Particularly
the exercise of trying to write tests generated quite a bit of
feedback. Without having explicit MUST conditions, it is not possible to
write many assertions. This is why a lot of the feedback below suggests
making things explicit.
- I'd like to see a MUST in 4.2 / 4.2.1 that describes that the service to
be searched MUST support the retrieval of a search form. That removes
ambiguity, I think. I prefer the clarity of the wording in the comparable section 2.1 of
XEP-0055: https://xmpp.org/extensions/xep-0055.html#usecases-search That section describes basically the same functionality requesting a form), but it's more explicit.
- Explicitly define the form type (which is now mostly in an example. It's
slightly different from Muclumbus, which can add to the confusion
(maybe a 'differences with precursor' section would be handy).
- The XEP defines two sort keys. It would be good to explicitly define if they are mandatory-to-implement?
- If
the sort keys are meant to be extensible, like the form fields, it
would be good to make that more explicit (perhaps with references to a
registry, like we do for other XEPs). The XEPs author mentioned in a chat that sort
keys are meant to be extensible and neither are mandatory-to-implement. They also wrote that clients must discover support for individual sort
keys by requesting the form. No matter what detection mechanism is used,
I would like to see a MUST definition for the server to provide this
mechanism.

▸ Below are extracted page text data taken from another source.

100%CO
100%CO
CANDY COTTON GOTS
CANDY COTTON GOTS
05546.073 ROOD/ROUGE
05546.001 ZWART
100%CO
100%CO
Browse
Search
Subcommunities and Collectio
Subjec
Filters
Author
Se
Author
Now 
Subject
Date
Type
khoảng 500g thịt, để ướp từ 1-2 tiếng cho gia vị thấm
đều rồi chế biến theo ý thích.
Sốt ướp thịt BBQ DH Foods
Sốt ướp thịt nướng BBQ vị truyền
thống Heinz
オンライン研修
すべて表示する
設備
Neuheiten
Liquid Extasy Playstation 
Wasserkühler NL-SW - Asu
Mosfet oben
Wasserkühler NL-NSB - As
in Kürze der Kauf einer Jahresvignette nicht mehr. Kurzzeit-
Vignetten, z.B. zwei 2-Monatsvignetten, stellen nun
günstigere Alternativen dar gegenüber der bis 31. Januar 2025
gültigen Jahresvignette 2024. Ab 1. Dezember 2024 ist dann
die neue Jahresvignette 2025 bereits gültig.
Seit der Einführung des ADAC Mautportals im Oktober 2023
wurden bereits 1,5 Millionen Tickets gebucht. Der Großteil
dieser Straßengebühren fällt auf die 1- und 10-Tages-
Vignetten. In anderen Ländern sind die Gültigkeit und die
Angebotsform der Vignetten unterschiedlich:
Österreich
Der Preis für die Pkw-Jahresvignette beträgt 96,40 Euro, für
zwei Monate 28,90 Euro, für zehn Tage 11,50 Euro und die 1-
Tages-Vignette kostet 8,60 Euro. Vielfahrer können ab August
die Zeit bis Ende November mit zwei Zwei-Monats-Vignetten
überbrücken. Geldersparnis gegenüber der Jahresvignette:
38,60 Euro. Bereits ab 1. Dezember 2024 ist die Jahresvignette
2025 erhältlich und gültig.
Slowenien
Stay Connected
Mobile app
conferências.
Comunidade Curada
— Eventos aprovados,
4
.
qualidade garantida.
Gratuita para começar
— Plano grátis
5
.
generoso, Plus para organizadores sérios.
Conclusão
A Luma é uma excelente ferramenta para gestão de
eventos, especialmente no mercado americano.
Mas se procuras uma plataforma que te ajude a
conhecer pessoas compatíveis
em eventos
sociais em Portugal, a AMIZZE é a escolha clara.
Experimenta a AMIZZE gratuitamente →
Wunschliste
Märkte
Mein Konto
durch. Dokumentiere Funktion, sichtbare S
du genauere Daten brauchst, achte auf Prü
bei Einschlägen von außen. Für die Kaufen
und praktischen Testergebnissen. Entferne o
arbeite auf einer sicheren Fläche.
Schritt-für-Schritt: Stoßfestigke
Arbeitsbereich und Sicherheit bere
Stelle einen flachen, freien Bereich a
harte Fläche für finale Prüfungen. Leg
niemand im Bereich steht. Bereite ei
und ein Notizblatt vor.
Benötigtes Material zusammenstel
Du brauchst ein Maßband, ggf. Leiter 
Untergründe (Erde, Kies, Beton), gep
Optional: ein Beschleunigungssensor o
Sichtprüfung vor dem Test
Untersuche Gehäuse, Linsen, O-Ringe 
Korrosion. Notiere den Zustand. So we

Without it, clients can only guess.
- Section 4.2.2
reads: "it MAY omit all fields it does not know or where it does not
change the value already supplied by the Search Service." This implies
that the Search Service will use the default value of that
field, if not supplied by the Searcher. If that's the intent, I'd also
explicitly state that, to prevent confusion. I do wonder if that can
cause weird issues. A searcher can submit the
exact same search request (to different services) but it could represent
a very different
query. I wonder if that's going to cause problems at some point. The XEPs author
replied via chat: "regarding the defaulting: you're right: absent fields
should be
interpreted as "client does not know them" as opposed to "use
defaults"." Let's change the XEP to reflect this.
- Section 4.2.2
reads: "The Searcher MAY include a Result Set Management (XEP-0059) [4]
<set/>" Does this imply that the Service MUST support RSM? If
that's not the
case, then I would change 'MAY' for 'may' here. As XMPP is extensible,
any entity should disregard extensions that it doesn't recognize anyway.
With that in mind, the MAY usage seems to imply something. If that _is_
the case, then I'd prefer that to be explicitly stated (eg: "the
Service MUST support RSM"). The XEPs author replied via chat: "yes, the service MUST
support RSM. RSM is a hard dependency. (both sides MUST support RSM in
fact, but the initial query does not
necessarily need an RSM element, in which case page size etc. are
defaulted by the service)." Again, I propose to make this explicit in
the XEP.
- Question on XEP-0433 / 4.2.2.6 (conflicting fields):
Would usage of
`all` combined with one of the vars that relate to `q` (like `sinname`)
also be considered conflict to which a `<conflicting-fields/>`
MUST be responded with? Is using `sinname` (and/or friends) _without_
`q` (or any equivalent, unspecified var) also considered a conflict? The XEPs author
replied via chat: "yeah, I think `all` should conflict with all other
fields which may restrict the resultset. `sinname` without a query or
equivalent should also cause a conflict, yes." I answered: "even `all`
combined with something like `sinname=false` ? Things get tricky there
:) (and is that a MUST NOT or SHOULD NOT?) (which is increasingly
annoying when the form is pre-populated by the server, as not supplying a
field does not change the value already supplied by the Search Service.
Doesn't this mean that the server can never pre-populate `sinname` and
friends, as you can't un-populate those when you want to do a `all`?)"
- example 10 https://xmpp.org/extensions/xep-0433.html#example-10 uses
`not-allowed` while the text defines that `bad-request` should be used.
- Table
1 defines `sinaddress` while example 3 uses `sinaddr` - muclumbus
used `sinaddr` which makes this an easy one to get wrong, I think.
Perhaps another item for a 'differences with precursor' section.
- The XEP has "ignoring text search terms" in a couple of places that
relate to `all`. I would remove that, as it implies that any value for
`q` could be ignored (rather than that this is a MUST conflict
scenario).
- Section 6.2 describes the 'is-open' as boolean
character data. "If set to true, it indicates that the channel can be
joined without extra credentials." In examples, the element is used like
this: `<is-open/>`. This to me seems to suggest that the element
is present when the room is open, which suggests that the element is
absent when the room is not. This does not track well with the
definition, which seems to call for an explicit 'true' or 'false' value.
- Somewhat
of a nit, but table 2 doesn't define what the direction of the ordering
is when using the address-based key. Consider making that more
explicit.
That's it, I think. Apologies for the
haphazardous approach. This was compiled in many different sittings,
which made the organisation go out of the window.